We received this '08 Extreme Power in the shop yesterday. I know every Colnago is unique in it's own way, but this may be taking it a little too far, no? So, what do you think, collector's item, or send it back?


----------



## odeum (May 9, 2005)

i have seen this kind of thing happen before, the letters not get masked or the mask not removed, you can end up with a colnag, for instance.




jm3 said:


> We received this '08 Extreme Power in the shop yesterday. I know every Colnago is unique in it's own way, but this may be taking it a little too far, no? So, what do you think, collector's item, or send it back?


----------



## Ciaran (Nov 11, 2001)

jm3 said:


> We received this '08 Extreme Power in the shop yesterday. I know every Colnago is unique in it's own way, but this may be taking it a little too far, no? So, what do you think, collector's item, or send it back?
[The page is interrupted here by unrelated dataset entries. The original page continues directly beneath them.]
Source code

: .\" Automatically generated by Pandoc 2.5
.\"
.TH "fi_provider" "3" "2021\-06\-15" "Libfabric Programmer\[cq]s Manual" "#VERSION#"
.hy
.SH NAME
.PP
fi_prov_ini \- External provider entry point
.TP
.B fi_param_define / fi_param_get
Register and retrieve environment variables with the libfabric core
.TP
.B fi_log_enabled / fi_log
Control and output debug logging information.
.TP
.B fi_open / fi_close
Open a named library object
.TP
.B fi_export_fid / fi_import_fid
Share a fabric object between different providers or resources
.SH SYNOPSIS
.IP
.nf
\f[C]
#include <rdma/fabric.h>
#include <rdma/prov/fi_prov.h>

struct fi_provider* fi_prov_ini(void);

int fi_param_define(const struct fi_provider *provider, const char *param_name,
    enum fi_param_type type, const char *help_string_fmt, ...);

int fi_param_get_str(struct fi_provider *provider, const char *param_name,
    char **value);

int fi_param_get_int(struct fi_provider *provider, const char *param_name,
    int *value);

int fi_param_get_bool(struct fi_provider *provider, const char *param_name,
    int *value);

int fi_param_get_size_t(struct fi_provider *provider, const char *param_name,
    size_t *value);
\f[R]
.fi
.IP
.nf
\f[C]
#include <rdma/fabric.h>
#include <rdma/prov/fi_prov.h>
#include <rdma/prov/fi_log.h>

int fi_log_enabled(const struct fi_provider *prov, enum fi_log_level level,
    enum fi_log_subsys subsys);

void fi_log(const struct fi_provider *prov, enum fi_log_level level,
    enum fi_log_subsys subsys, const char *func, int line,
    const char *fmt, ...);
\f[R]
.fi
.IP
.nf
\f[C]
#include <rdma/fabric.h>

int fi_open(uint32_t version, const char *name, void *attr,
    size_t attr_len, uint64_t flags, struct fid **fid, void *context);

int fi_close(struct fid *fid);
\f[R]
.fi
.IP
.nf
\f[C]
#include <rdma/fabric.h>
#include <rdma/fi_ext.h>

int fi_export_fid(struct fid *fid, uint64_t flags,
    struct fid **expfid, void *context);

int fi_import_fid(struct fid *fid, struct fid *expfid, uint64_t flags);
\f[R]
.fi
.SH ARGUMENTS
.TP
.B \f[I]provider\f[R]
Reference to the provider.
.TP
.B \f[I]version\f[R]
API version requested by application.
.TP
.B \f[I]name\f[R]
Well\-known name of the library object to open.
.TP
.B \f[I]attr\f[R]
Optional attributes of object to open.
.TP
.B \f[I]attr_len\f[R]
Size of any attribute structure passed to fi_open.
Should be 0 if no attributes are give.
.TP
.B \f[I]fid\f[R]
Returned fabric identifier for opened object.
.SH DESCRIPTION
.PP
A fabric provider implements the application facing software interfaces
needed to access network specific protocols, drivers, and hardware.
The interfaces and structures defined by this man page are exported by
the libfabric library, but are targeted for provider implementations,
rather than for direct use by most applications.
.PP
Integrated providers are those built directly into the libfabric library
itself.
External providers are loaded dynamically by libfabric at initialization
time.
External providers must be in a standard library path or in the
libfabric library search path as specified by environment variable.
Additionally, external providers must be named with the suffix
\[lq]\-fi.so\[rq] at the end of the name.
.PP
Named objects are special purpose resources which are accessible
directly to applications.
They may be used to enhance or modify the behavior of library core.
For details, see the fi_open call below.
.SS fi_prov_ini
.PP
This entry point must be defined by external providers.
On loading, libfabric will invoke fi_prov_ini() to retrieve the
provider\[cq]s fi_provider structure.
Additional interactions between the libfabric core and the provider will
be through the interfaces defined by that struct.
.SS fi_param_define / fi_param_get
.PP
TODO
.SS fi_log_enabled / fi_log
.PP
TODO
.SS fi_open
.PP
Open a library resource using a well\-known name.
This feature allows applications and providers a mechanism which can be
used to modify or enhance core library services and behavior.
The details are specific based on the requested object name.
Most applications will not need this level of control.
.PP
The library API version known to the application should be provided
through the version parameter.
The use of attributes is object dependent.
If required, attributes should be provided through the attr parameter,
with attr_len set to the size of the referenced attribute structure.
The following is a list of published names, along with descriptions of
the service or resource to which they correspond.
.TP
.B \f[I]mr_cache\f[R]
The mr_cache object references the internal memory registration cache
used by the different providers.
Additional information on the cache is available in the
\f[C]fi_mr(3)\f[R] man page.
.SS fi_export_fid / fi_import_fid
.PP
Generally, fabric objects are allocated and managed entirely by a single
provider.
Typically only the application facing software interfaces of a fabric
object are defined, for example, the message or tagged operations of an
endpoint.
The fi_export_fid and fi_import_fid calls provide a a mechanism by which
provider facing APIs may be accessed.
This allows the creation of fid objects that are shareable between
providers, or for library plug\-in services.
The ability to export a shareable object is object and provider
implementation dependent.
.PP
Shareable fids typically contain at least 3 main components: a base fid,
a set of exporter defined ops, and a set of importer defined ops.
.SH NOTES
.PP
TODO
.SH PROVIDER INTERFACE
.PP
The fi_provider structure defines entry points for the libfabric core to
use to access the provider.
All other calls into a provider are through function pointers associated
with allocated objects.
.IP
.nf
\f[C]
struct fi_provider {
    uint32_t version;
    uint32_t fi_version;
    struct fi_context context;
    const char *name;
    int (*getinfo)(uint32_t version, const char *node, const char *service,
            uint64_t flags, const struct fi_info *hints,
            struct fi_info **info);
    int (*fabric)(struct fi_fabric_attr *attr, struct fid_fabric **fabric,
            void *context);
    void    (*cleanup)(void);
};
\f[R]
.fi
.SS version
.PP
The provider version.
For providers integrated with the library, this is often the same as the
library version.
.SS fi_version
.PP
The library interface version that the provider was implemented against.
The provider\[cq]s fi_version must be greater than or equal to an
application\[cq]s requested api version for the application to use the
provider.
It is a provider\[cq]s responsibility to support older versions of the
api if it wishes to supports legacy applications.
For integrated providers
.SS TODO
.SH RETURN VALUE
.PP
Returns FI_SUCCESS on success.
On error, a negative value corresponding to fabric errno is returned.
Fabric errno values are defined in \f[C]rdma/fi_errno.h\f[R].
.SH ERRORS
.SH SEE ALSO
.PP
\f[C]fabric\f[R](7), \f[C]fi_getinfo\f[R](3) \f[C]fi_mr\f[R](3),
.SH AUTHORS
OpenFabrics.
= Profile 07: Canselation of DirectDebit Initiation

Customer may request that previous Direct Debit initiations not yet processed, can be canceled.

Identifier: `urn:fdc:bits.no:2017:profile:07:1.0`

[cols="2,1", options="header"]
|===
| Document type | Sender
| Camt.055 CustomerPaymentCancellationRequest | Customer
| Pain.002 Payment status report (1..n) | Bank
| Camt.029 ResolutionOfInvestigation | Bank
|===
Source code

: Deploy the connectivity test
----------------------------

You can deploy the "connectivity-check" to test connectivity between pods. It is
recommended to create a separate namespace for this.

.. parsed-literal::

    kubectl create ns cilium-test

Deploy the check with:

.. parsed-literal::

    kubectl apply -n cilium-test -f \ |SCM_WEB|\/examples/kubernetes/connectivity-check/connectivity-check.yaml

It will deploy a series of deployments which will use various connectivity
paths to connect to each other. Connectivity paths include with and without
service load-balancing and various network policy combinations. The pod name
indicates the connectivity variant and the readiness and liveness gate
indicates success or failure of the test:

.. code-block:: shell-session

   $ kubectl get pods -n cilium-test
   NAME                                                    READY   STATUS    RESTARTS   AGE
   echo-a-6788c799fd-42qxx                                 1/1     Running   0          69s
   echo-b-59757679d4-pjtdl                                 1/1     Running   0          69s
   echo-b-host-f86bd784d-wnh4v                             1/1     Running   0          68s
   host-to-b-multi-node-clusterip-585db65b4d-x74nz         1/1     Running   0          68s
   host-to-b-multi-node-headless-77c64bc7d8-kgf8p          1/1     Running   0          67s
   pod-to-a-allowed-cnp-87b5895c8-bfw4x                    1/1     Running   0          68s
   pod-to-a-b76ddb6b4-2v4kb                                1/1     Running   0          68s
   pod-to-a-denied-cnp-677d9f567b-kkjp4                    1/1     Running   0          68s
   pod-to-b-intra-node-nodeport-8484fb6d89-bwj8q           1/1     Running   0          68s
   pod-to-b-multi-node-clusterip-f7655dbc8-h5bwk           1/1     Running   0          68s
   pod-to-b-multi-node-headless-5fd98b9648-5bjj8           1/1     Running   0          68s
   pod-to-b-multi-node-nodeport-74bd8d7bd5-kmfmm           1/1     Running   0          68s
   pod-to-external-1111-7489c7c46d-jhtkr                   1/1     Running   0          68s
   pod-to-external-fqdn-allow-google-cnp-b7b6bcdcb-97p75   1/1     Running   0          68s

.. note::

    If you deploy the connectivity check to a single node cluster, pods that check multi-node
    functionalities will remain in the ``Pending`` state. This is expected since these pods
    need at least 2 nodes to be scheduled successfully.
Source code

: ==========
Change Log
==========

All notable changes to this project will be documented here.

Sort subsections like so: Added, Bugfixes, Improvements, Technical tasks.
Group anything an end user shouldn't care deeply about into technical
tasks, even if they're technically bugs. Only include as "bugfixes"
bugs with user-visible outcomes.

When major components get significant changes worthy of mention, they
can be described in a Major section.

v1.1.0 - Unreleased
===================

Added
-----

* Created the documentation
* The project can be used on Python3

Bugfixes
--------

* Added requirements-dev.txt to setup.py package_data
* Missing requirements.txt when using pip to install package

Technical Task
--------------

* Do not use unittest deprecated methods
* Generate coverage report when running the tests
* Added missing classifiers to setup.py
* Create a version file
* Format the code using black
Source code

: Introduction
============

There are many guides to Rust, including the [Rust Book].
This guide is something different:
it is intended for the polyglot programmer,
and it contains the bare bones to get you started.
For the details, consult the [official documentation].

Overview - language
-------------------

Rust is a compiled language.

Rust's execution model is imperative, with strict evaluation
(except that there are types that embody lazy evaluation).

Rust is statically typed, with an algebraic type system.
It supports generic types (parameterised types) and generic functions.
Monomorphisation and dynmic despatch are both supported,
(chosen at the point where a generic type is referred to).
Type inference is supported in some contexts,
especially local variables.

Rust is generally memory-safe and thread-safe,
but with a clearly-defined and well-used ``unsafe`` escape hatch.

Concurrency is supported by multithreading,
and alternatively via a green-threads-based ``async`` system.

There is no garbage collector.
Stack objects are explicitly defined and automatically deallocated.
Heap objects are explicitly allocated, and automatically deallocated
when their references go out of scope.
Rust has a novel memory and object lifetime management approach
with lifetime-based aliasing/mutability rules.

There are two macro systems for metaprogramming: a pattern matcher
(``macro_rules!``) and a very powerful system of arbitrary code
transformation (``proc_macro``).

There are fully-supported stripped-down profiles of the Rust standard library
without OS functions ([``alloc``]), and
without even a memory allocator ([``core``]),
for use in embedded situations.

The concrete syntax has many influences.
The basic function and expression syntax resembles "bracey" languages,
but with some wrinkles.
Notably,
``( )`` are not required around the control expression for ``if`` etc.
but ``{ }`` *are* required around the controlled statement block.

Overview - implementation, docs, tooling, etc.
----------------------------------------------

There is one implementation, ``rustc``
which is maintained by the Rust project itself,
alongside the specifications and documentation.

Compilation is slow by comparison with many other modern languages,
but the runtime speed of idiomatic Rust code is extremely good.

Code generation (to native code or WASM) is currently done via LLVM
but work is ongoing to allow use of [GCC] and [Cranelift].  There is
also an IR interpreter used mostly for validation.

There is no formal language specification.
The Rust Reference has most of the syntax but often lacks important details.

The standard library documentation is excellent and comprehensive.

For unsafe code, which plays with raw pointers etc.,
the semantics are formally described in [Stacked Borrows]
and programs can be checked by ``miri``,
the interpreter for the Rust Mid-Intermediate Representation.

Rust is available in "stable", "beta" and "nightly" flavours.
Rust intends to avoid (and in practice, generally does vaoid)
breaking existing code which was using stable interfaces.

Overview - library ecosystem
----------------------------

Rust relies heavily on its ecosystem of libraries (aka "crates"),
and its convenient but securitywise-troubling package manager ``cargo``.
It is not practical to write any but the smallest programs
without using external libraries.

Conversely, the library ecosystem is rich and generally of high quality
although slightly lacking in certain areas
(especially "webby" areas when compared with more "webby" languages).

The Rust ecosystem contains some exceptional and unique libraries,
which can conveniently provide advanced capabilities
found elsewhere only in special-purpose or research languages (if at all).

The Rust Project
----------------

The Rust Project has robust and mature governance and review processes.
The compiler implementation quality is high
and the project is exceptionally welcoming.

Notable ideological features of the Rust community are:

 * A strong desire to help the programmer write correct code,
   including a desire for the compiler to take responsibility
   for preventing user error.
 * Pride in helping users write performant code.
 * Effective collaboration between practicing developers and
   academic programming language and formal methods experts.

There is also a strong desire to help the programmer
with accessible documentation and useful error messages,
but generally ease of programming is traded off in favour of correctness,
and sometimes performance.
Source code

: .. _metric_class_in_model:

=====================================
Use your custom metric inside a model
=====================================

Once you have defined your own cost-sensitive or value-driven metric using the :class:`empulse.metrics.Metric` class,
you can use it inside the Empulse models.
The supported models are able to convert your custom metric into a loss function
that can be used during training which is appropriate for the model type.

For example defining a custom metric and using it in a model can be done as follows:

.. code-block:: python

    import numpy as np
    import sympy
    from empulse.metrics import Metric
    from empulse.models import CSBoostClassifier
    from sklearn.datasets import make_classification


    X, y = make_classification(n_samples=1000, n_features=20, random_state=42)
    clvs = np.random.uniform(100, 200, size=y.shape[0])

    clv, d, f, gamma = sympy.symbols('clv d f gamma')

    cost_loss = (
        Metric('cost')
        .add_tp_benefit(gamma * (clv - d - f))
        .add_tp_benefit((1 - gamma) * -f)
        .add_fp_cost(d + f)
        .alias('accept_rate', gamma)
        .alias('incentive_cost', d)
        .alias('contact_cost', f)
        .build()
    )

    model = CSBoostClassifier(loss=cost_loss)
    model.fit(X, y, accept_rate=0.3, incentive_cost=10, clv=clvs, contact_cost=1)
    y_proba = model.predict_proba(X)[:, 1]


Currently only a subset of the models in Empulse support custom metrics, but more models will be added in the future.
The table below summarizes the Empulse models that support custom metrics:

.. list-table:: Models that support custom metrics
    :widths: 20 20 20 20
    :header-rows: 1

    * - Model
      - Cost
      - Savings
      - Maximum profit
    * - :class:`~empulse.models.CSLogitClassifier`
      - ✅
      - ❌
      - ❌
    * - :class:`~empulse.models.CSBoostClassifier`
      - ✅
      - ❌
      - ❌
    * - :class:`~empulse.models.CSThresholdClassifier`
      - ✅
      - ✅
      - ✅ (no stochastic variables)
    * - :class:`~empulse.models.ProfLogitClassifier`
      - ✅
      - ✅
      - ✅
I'd send it back if i were you.That is serious dollar to be paying for a frame and the last thing that you want is mistakes.Was it ordered for a customer or for stock? You could end up having to give a discount on it because of the missing letters.


----------



## jm3 (Mar 22, 2003)

Yeah, it's going back. Sorry, that was a tongue-in-cheek question. The frame actually has a small green scratch on the right seat stay as well - clearly it came in contact with another frame at some point.


----------



## barry1021 (Nov 27, 2005)

Hey it's one of a kin, kinda coo, I would kee it, add fifty per cen to the pric ! Bu that's jus me......


----------



## Dinosaur (Jan 29, 2004)

I doubt anyone would notice... it's just a letter.


----------



## edmundjaques (Dec 29, 2005)

Dinosaur said:


> I doubt anyone would notice... it's just a letter.


Why not take the "e" off as well then.


----------



## edmundjaques (Dec 29, 2005)

edmundjaques said:


> Why not take the "e" off as well then.


.................or maybe the "P" ?


----------



## Davoosie (Mar 17, 2007)

Colnago Xtreme-Pow


----------